Les ventes au format physique ont chuté durant une dizaine d’années en France, avant de se stabiliser en 2023, et de repartir à la hausse pour la première fois l’année suivante. Le CD et le vinyle ont généré 189 millions d’euros de chiffre d’affaires en 2024, d’après les données du Snep, fédération représentant les trois majors entre autres labels, qui réalise le bilan annuel du marché français de la musique enregistrée.

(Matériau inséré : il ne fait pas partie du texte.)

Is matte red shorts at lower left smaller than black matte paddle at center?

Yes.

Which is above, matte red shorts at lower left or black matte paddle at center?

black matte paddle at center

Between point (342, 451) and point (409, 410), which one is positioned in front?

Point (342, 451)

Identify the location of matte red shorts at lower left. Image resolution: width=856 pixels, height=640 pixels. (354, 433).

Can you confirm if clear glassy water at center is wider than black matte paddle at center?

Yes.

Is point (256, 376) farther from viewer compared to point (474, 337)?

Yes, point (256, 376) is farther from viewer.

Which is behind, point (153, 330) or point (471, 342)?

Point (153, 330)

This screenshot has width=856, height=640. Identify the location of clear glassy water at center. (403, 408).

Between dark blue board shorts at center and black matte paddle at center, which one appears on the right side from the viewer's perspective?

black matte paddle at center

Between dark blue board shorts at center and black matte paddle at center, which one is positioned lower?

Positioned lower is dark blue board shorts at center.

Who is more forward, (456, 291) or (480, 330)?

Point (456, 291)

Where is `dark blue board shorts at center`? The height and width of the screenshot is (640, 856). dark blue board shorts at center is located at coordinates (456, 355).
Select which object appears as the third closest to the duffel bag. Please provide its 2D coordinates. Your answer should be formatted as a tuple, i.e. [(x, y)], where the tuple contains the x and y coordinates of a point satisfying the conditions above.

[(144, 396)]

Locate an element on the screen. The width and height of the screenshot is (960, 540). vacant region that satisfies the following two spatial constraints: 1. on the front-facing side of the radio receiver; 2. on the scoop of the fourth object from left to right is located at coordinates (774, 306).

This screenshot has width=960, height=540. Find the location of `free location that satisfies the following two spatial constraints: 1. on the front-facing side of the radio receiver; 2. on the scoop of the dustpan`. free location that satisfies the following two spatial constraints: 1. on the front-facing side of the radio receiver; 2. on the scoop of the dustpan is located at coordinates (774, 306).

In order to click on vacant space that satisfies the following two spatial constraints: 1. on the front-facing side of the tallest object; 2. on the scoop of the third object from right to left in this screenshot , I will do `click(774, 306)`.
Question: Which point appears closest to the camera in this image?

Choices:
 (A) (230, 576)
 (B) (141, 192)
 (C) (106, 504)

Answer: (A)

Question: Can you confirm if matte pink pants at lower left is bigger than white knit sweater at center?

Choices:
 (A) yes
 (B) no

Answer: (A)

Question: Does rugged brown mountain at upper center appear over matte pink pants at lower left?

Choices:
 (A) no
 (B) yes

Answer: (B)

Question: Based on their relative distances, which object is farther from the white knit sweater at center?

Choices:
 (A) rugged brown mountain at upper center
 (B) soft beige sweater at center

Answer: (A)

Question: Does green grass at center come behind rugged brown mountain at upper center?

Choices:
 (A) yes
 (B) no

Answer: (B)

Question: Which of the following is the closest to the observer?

Le vinyle, en hausse constante malgré une croissance plus modeste depuis deux ans (98 M€ en 2024) a d’ailleurs surpassé le CD en termes de revenus (91 M€), une première. Le CD reste toutefois premier en termes de volumes de ventes avec 10 millions d’albums vendus en 2024, contre 6 millions de vinyles. Ces indicateurs confirment l’appétence pour “le disque“ et le 33 tours, qui ont désormais un rôle différent – plus symbolique et affectif que pratique – dans l’expérience des fans et consommateurs. Le physique est donc loin d’être obsolète. Et puisqu’il reste un public non des moindres pour acheter des CD et vinyles, avec un consentement à payer important, c’est aussi pour répondre à cette demande que certains labels mettent en place le bundle “CD/vinyle + place de concert“.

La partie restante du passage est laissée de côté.